#### Selected passage:
Void Moon is the ninth novel by American crime author Michael Connelly. It was released in the UK in 2000 and was the third of Connelly's books not to follow the character Harry Bosch.  It was also his first novel to feature a female protagonist, Cassidy "Cassie" Black, and a protagonist who is a criminal instead of an investigator of criminals.

Plot summary
Cassie Black is an ex-convict who works at a Porsche dealership. She had served five years in prison for conspiring with her previous partner-in-crime, Max Freeling, to steal the winnings of casino visitors while they are asleep. The last plan failed when an undercover agent (later revealed as Jack Karch) posed as the victim, forcing Max to take his own life. Unknown to all, Cassie and Max have a daughter named Jodie, who was born when Cassie served her time in prison. The daughter was put up for adoption and Cassie has been tracking her development silently.

When Cassie learns that her daughter will be moving to Paris with her adopted parents in the near future, she decides to return to the trade for the last big pay day. Once she gets hold of the money, she plans to bring Jodie away with her. She approaches Max's half brother, Leo Renfro, for a heist job. Leo assigns her to go back to the Cleopatra, or "Cleo", the casino which Max's failed attempt took place. The victim ("mark") this time is apparently a high roller and a $500,000 reward awaits. Leo is confident of Cassie's capabilities despite her long hiatus, but warns her to avoid being in the mark's hotel room during the period of the "void moon" on the day of action. Max's death, along with other unpleasant things, have occurred during that period. Cassie successfully breaks into the hotel room of the mark in the wee hours of the morning, but is forced to remain hidden in the room during the period of the void moon due to unforeseen circumstances. Later that morning, it is revealed that the mark has been shot dead and the suitcase containing the money had been taken from the safe.

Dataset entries
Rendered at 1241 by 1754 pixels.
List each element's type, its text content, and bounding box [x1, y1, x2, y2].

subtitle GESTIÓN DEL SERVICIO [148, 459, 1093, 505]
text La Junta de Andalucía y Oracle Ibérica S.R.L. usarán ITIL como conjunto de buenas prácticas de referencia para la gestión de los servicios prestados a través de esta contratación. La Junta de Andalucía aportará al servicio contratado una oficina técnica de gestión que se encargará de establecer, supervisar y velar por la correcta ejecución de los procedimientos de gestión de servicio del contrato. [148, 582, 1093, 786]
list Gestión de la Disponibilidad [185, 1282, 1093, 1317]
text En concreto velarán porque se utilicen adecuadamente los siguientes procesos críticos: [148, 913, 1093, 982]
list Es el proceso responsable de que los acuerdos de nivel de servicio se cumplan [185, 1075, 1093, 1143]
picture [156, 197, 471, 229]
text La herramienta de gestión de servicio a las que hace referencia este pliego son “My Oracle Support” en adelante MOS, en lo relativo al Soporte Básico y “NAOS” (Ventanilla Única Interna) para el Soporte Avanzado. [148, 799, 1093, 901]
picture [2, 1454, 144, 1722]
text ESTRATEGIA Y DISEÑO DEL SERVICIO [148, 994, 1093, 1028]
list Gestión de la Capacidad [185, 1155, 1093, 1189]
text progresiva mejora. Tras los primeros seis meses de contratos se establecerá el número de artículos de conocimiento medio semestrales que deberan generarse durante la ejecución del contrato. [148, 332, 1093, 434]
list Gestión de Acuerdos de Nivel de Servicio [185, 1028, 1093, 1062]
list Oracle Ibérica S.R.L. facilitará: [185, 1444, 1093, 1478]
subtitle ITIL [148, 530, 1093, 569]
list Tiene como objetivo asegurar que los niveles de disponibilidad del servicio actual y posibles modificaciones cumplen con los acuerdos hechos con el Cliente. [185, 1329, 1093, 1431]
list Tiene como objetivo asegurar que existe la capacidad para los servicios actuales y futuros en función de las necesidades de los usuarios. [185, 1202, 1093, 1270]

#### Task set:
a) Can you reproduce, word for word, the section of the Void Moon passage that opens with the words containing "Void Moon is" and closes with "investigator of criminals."?
b) Could you switch "bounding box" to "bounding rectangle" in the listing, from its first line through the line containing "List each element's", and return only those lines with nothing else altered?

#### Solutions to the exercise:
a)
Void Moon is the ninth novel by American crime author Michael Connelly. It was released in the UK in 2000 and was the third of Connelly's books not to follow the character Harry Bosch.  It was also his first novel to feature a female protagonist, Cassidy "Cassie" Black, and a protagonist who is a criminal instead of an investigator of criminals.

b)
Rendered at 1241 by 1754 pixels.
List each element's type, its text content, and bounding rectangle [x1, y1, x2, y2].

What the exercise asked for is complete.